Eligible Small business owners have until March 31st to submit their application for the Paycheck Protection Program’s second draw. The PPP loan can be forgivable depending on how you spend the money. Nearly 1 trillion dollars have been available to small businesses to protect their employees’ paychecks since April.
The PPP was created in response to coronavirus. Small businesses with fewer than 500 employees can get up to $2 million to cover payroll costs, mortgage interest, rent, and utility expenses. Small businesses get approved for 2.5x the average monthly payroll costs, healthcare, commissions, and other miscellaneous employee expenses. PPP Round 2 reduced the number of employees from 500 to 300.
The program does not require any credit check or collateral, but the small business owner needs to apply for the loan via an SBA-approved lender.
If you got approved for the first round of the PPP, you are eligible for the second round. For first-time applicants, you must be in business as of February 15, 2020.

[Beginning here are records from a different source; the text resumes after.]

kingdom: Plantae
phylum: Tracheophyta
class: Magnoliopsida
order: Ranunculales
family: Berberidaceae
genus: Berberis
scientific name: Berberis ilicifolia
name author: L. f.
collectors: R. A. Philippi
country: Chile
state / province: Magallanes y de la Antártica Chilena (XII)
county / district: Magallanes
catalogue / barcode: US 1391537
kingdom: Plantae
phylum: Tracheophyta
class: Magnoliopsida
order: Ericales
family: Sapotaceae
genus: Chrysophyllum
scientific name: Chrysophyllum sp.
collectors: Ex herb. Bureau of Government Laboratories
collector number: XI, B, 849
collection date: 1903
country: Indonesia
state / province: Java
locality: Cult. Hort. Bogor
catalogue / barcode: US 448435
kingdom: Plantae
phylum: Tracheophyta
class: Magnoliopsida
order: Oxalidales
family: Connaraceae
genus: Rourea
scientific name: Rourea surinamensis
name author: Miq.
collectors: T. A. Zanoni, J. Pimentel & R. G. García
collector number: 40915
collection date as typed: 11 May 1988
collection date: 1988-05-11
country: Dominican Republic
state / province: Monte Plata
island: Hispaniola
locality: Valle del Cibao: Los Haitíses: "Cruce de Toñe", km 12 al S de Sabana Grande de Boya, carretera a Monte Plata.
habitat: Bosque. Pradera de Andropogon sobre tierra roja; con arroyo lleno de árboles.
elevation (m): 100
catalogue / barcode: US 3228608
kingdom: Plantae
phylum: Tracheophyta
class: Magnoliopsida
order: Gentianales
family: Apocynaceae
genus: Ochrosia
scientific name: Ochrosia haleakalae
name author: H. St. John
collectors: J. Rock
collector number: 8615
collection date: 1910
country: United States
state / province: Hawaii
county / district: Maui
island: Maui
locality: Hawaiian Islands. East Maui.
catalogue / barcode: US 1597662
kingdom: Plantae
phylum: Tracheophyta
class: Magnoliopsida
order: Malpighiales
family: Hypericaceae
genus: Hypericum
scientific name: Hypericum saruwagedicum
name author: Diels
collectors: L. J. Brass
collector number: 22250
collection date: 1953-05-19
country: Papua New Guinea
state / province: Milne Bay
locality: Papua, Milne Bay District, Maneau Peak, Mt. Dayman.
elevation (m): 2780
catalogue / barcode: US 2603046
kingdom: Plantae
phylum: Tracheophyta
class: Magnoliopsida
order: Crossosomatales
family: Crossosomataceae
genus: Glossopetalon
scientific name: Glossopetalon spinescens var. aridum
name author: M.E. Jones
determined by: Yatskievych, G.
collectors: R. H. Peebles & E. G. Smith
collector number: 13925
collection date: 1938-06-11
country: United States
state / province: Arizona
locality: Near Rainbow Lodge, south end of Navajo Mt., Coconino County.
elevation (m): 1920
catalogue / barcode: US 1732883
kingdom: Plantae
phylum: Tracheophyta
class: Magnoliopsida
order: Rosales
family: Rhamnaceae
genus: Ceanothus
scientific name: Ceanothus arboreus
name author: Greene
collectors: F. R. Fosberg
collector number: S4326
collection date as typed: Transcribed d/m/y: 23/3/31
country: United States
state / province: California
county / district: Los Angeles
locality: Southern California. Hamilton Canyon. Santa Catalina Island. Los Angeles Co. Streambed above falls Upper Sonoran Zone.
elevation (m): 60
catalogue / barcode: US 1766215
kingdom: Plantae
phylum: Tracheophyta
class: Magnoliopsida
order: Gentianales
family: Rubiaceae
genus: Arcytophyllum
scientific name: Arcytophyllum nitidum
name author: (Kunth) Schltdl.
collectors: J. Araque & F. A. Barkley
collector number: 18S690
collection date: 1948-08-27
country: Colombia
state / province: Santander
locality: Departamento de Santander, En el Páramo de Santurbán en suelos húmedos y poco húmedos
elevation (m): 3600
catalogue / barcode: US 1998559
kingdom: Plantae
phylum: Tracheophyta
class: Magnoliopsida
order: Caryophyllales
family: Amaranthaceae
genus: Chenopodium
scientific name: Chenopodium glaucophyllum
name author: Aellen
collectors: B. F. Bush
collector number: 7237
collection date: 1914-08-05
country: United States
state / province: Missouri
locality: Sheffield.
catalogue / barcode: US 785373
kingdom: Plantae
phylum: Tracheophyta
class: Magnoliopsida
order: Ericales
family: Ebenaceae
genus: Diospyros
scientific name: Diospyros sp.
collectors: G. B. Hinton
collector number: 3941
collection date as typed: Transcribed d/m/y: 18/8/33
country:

For loans under $150,000, there will be a simple one-page forgiveness form that you can submit to your lender. If the SBA does not forgive your PPP loan, the annual percentage rate (APR) is 1%, and the maximum repayment term is between 2 and 5 years.
Sole proprietors, single-member LLCs, and gig workers are all eligible to file for the PPP round 2. The process is the same. The applicant needs to apply for the loan through an SBA-approved lender. You can locate SBA-approved lenders here.
PPP vs. EIDL
Unlike the PPP, the Economic Injury Disaster Loan (EIDL) is non-forgivable, which may require a credit check and collateral. Applicants can apply for the EIDL directly through the SBA website. Like the PPP, small business owners have to be in business as of February 15, 2020.
EIDL loans are available up to $2 million. The annual percentage rate (APR) is 3.5% or 2.75% for nonprofits, and the maximum repayment term is up to 30 years. The deadline to apply is December 31, 2021.